Pixel coordinate listings
BEGIN

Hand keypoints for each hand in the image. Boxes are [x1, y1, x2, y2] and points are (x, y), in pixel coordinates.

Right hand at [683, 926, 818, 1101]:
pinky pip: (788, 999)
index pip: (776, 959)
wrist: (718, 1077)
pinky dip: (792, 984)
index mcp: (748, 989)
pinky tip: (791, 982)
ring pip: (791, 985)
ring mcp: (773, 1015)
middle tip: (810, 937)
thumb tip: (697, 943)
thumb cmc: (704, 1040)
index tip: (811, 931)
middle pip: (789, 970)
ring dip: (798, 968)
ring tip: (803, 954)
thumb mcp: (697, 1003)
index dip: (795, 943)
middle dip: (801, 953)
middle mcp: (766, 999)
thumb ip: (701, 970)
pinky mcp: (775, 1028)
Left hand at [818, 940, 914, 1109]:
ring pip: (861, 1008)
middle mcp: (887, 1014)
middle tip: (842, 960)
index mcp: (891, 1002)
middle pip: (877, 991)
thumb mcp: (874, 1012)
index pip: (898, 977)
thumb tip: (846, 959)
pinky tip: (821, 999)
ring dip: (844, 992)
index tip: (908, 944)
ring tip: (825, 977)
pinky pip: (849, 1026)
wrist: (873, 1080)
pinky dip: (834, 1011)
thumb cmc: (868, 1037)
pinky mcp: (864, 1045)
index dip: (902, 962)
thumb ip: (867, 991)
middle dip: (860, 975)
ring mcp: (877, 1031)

END
BEGIN

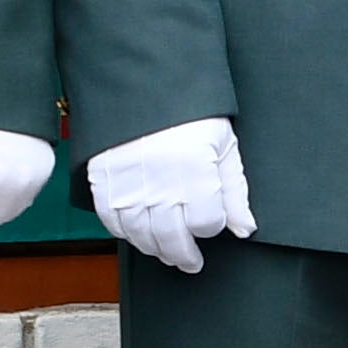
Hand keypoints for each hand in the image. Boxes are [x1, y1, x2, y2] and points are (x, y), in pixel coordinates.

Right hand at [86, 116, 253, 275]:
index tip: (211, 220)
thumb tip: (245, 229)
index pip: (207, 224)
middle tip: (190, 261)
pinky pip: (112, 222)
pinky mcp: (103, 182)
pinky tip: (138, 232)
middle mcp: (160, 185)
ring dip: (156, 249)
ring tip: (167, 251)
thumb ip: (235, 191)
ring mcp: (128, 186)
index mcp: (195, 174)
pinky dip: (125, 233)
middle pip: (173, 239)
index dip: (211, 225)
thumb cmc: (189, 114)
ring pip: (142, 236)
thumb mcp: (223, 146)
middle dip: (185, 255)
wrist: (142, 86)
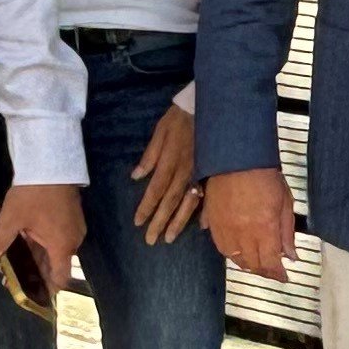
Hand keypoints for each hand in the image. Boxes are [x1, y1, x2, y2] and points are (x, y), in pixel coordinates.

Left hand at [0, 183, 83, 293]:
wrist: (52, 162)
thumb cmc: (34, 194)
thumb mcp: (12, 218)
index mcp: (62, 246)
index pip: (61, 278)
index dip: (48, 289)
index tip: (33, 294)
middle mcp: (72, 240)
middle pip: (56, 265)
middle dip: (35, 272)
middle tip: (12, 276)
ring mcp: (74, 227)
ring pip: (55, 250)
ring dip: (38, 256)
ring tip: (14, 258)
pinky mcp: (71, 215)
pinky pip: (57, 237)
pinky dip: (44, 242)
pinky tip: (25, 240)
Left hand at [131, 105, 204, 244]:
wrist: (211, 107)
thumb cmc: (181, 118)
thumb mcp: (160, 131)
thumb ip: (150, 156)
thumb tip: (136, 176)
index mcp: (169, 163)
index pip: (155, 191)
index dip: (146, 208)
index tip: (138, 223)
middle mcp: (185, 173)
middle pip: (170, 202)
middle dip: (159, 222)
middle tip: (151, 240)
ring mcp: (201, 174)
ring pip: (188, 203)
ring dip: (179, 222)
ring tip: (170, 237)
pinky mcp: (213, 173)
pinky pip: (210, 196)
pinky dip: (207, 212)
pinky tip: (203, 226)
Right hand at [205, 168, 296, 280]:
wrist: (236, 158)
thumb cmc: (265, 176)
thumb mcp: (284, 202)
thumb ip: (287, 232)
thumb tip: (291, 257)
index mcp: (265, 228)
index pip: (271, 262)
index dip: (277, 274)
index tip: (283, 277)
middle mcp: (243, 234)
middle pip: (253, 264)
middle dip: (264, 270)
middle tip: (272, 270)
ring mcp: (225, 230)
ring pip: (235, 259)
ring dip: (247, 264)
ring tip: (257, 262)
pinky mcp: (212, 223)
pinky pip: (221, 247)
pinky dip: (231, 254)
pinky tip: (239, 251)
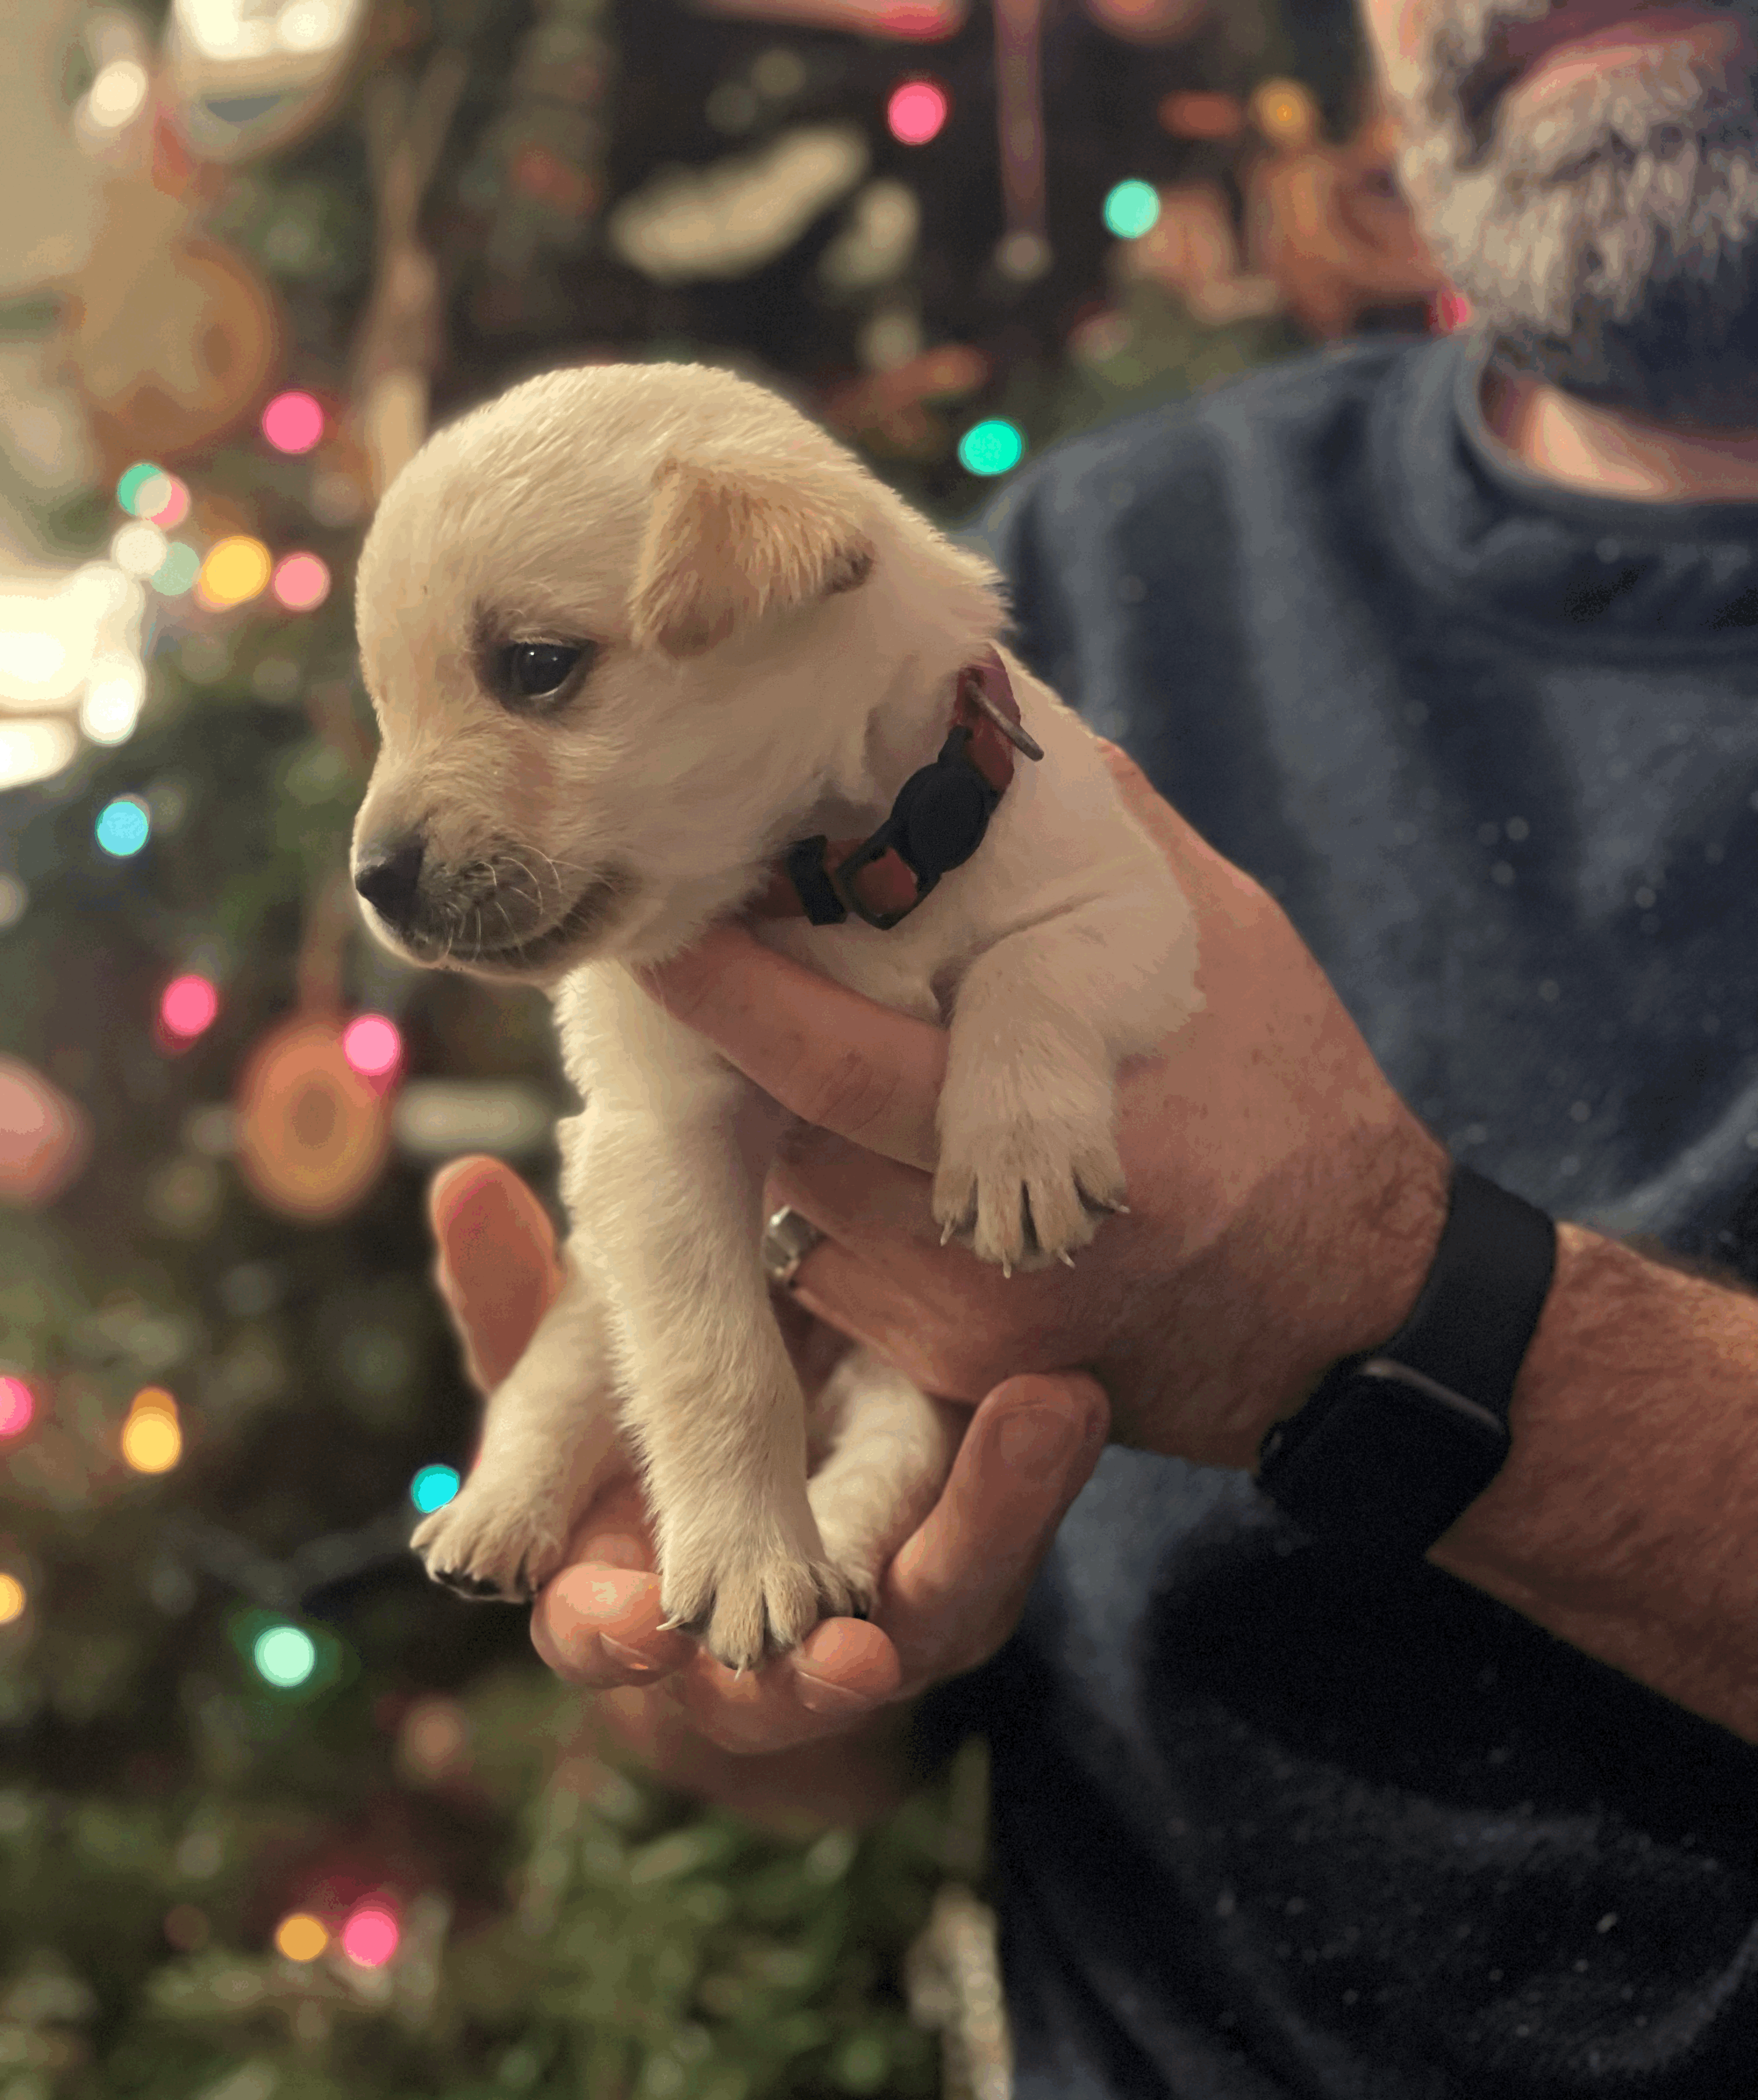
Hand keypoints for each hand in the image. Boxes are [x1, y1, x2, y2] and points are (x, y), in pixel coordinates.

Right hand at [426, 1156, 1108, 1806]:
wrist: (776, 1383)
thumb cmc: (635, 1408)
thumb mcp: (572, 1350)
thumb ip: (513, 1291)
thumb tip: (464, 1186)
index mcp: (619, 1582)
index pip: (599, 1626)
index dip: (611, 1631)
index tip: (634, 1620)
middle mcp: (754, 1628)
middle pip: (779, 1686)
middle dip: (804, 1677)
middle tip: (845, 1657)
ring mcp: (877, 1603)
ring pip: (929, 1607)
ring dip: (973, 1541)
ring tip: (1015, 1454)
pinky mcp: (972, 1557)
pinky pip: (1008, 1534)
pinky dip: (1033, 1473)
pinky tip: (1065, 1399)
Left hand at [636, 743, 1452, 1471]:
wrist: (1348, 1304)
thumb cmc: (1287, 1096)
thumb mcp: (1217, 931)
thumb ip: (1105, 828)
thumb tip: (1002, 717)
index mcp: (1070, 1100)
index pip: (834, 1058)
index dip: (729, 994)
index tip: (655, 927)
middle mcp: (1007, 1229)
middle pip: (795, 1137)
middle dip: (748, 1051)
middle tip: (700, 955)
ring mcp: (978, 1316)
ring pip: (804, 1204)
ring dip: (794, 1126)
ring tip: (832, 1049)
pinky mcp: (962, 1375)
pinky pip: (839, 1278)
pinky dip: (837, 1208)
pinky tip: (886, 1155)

END

ASSIGNMENT
Above are some lines. Repeat exactly, and only, those from the line that has "middle tip: (810, 937)" through the line that has "ring mcp: (877, 1031)".

EXPECTED OUTPUT
middle tip: (810, 937)
thumb tip: (697, 943)
thumb cmc: (704, 1040)
index tip: (811, 931)
middle pip: (789, 970)
ring dip: (798, 968)
ring tip: (803, 954)
thumb mcp: (697, 1003)
index dip: (795, 943)
middle dip: (801, 953)
middle mcp: (766, 999)
thumb ip: (701, 970)
pinky mcp: (775, 1028)
Left hand at [818, 940, 914, 1109]:
ring pip: (861, 1008)
middle mcp: (887, 1014)
middle tip: (842, 960)
index mcp: (891, 1002)
middle pip: (877, 991)
thumb mcp: (874, 1012)
index pip: (898, 977)
thumb tip: (846, 959)
pinky tip: (821, 999)
ring dip: (844, 992)
index tip: (908, 944)
ring tip: (825, 977)
pinky pip: (849, 1026)
wrist: (873, 1080)
pinky dip: (834, 1011)
thumb cmc: (868, 1037)
pinky mcp: (864, 1045)
index dip: (902, 962)
thumb ip: (867, 991)
middle dip: (860, 975)
ring mcp: (877, 1031)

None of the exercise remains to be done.